La pasada semana se completó la instalación de dos cercados preventivos frente al oso en dos nuevos asentamientos apícolas del territorio. Cada uno de ellos se ha ejecutado siguiendo un método distinto, ambos consensuados con los apicultores durante la primera reunión de trabajo, con el objetivo de evaluar su eficacia en condiciones reales.
Antes de iniciar los trabajos, se realizó una fase imprescindible: el desbroce completo del perímetro de cada colmenar. La eliminación de vegetación alta es clave para evitar fugas de corriente, mejorar la eficiencia del sistema y facilitar el montaje.

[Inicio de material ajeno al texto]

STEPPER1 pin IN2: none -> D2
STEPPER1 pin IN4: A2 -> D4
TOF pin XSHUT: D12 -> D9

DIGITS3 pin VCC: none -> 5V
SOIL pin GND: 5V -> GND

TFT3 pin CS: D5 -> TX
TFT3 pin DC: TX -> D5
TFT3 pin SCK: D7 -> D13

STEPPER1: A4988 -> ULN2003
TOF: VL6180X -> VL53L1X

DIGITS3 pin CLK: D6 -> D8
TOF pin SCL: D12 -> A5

Asimismo, cuando existe matorral en el entorno, es fundamental desbrozar una franja de unos dos metros alrededor del cercado, tanto para reducir el riesgo de incendios como para evitar que ramas caigan sobre la instalación o puedan ser utilizadas por los osos como apoyo para acceder al interior.

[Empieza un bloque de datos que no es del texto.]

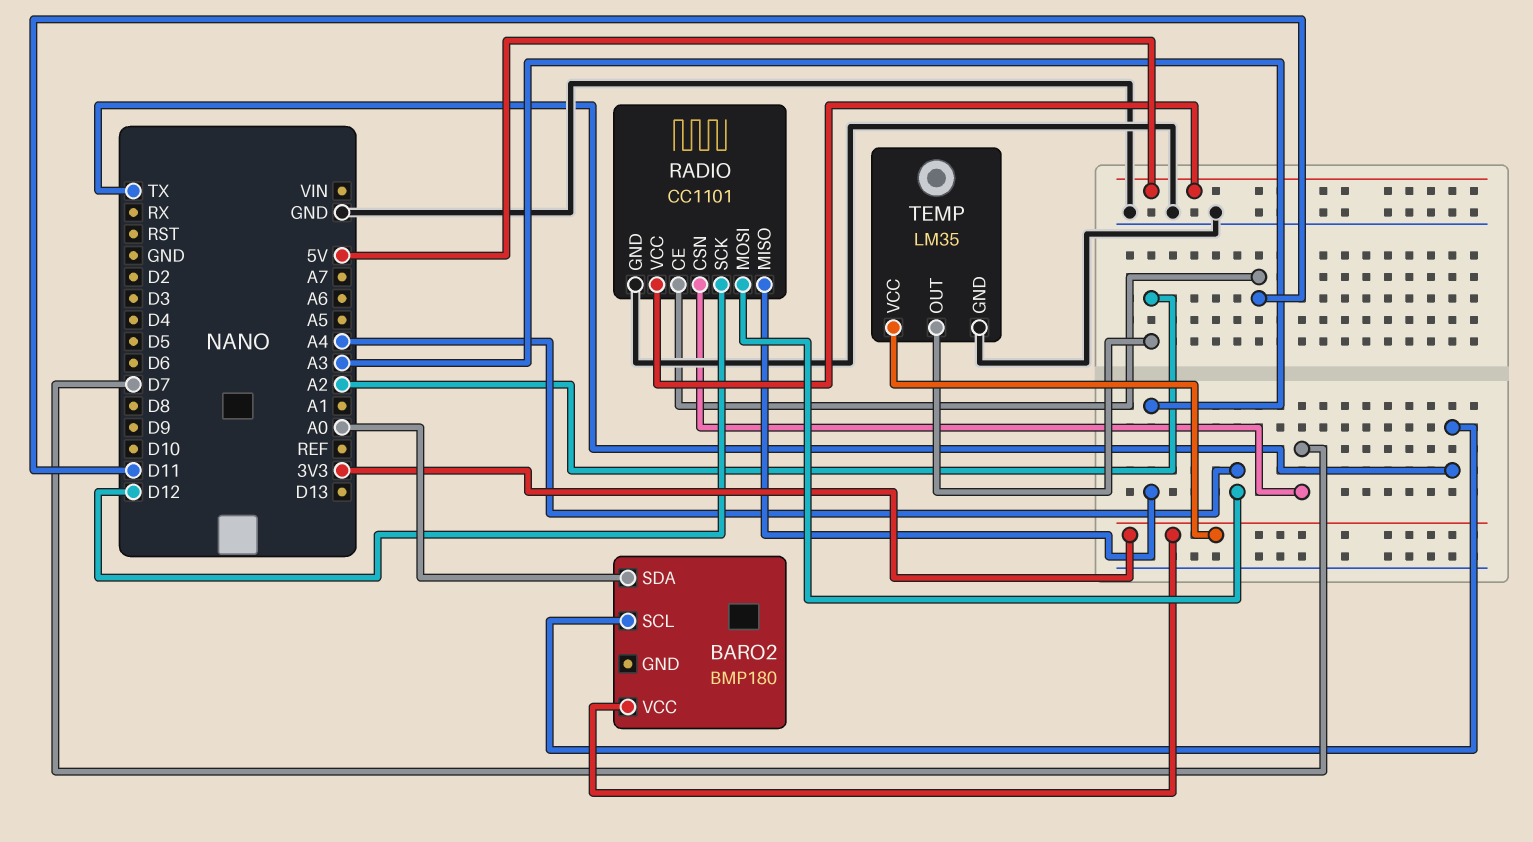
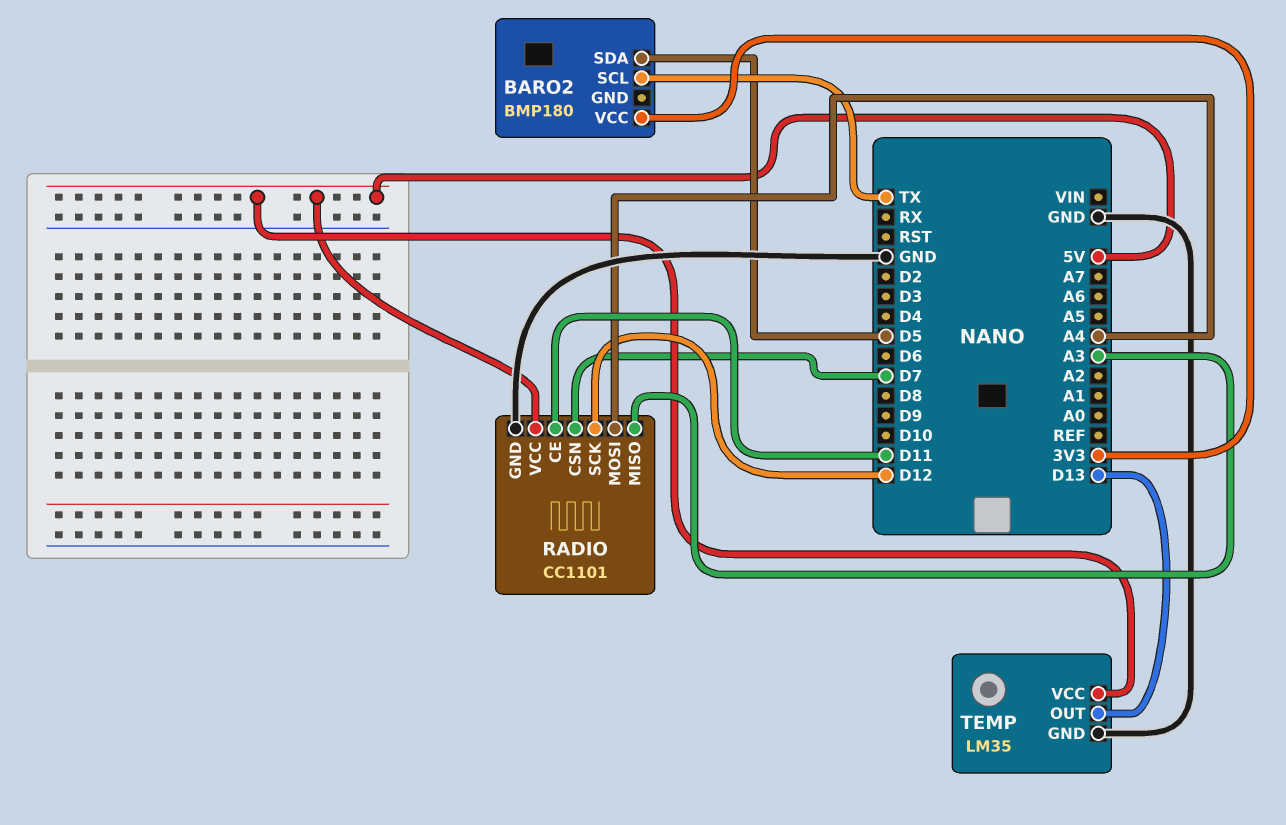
BARO2 pin SDA: A0 -> D5
TEMP pin OUT: A2 -> D13
TEMP pin VCC: 3V3 -> 5V

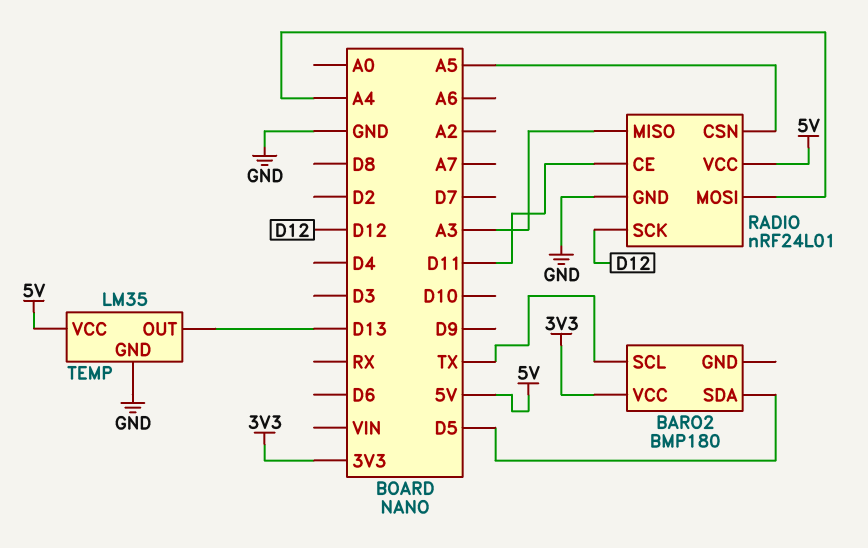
RADIO: CC1101 -> nRF24L01
RADIO pin CSN: D7 -> A5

En el primero de los colmenares se instaló un sistema basado en malla ganadera combinada con líneas de corriente exteriores.
Se colocaron postes de madera sobre los que se fijó la malla. Por la parte exterior, se instalaron aisladores separados unos 10 cm de la malla, sobre los que se dispusieron tres líneas de alambre conductor (no hilo blanco).
La configuración eléctrica es la siguiente:
La línea de tierra del pastor se conecta directamente a la malla ganadera.
La línea de corriente alimenta las tres líneas horizontales.
Alturas aproximadas:
15 cm del suelo
75 cm
1,15 m
Este sistema permite que, cuando el animal intenta introducir la cabeza, toque simultáneamente la malla (tierra) y el hilo conductor (corriente), cerrando el circuito y recibiendo la descarga completa, sin depender de la conductividad del suelo.

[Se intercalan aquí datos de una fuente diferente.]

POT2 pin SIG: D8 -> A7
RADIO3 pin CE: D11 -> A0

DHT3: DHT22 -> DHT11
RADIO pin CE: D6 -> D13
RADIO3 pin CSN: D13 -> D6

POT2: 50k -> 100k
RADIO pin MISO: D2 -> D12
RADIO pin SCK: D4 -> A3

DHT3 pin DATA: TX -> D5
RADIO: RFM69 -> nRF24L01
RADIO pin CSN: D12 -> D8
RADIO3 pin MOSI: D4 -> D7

En el segundo colmenar se optó por un sistema distinto, también con postes de madera de unos 2 m, hincados unos 30 cm.
En este caso:
La línea de tierra se conecta a alambres que unen directamente los postes, sin aisladores.
Se colocan tres líneas de corriente sobre aisladores en la cara interna del cercado.
Entre ellas se intercalan dos líneas de tierra.
Esto permite:
Aumentar la altura electrificada hasta aproximadamente 1,40 m
Garantizar que el animal toque simultáneamente una línea de tierra y una de corriente al intentar acceder
Para reforzar el sistema, se puede conectar la toma de tierra a tetraceros distribuidos por el perímetro, mejorando la eficacia incluso cuando el contacto con la línea de tierra no es directo.




En ambos colmenares, el acceso se resuelve mediante:
Ganchos aislantes desmontables en las líneas eléctricas
En el caso de la malla, alcayatas en forma de gancho que permiten fijar y liberar el extremo

Ambos cercados funcionan con un pastor eléctrico de 12V de alta potencia, alimentado por una batería de 12V de alta capacidad (tipo automoción), complementada con un panel solar monocristalino de 10 W, que mantiene la carga de forma continua y permite que el sistema esté siempre operativo.

Este proyecto se realiza con el apoyo financiero de la Fundación Príncipe Alberto II de Mónaco en el marco de la Iniciativa Humanidad – Fauna Silvestre #InitiativeHommeFauneSauvage.